[Records for the task Boundary: Start]

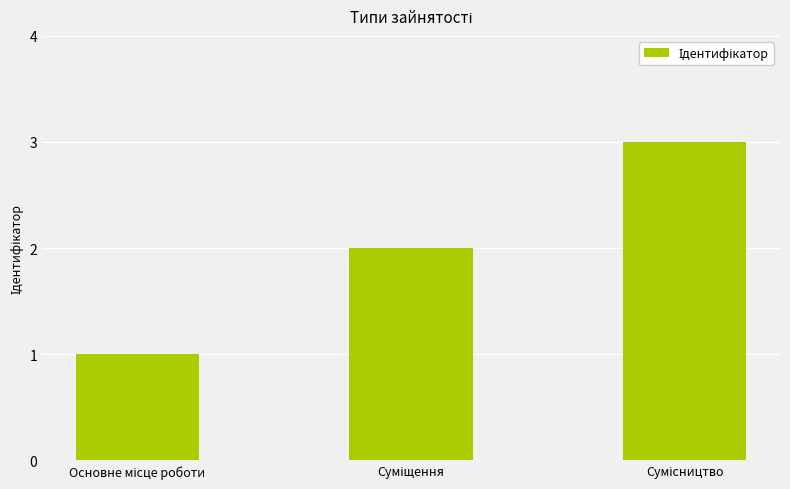

Reading right to left, extract all data points from this chart.

3	2	1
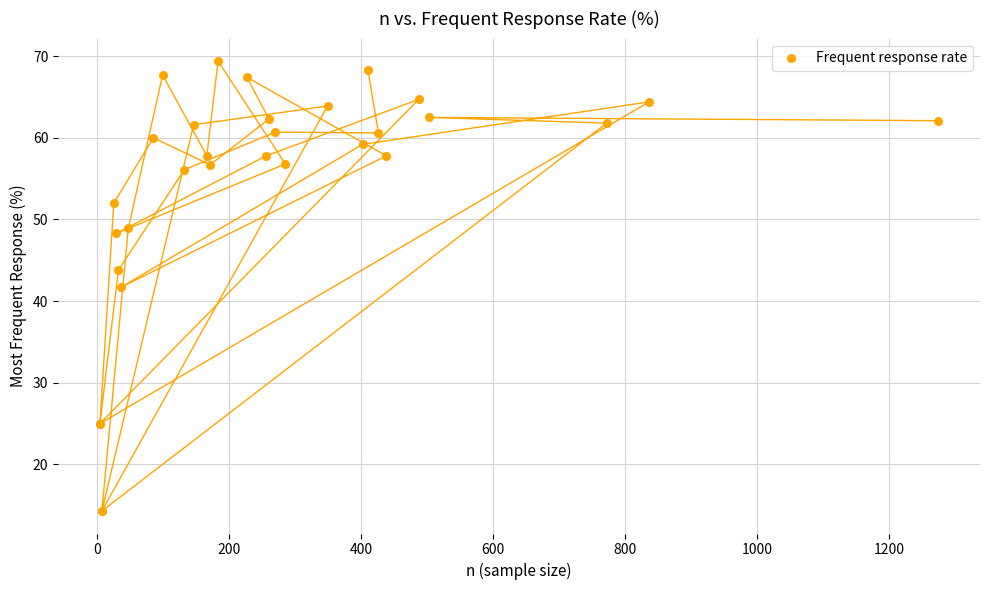

What Y value in the scatter plot is closest to 41?

41.7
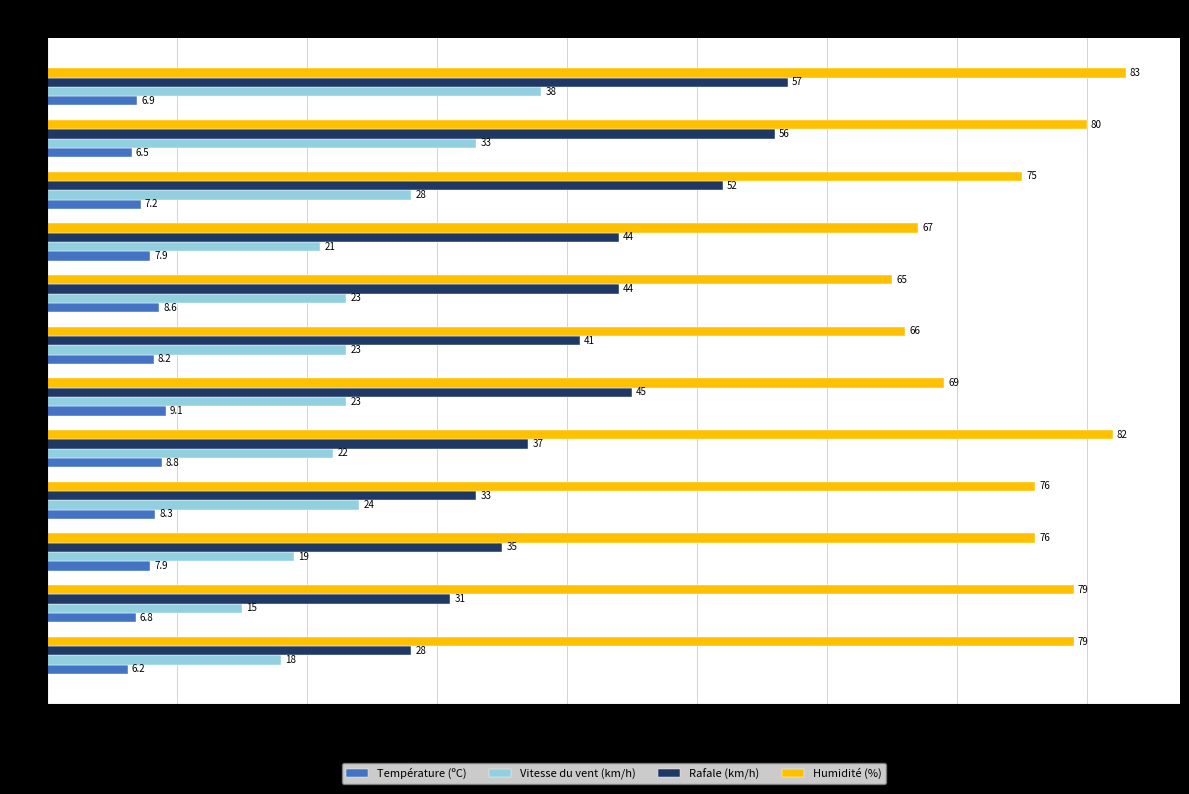

Read the Vitesse du vent (km/h) value at 13:00.

23.0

[Records for the task Boundary: End]

* [Exercise prompt]
Copy out word for word the lines above, starting at the line that contains "What Y value" and ending at the end of the records. Leave the pictures out of your answer.

* [Your solution]
What Y value in the scatter plot is closest to 41?

41.7

Read the Vitesse du vent (km/h) value at 13:00.

23.0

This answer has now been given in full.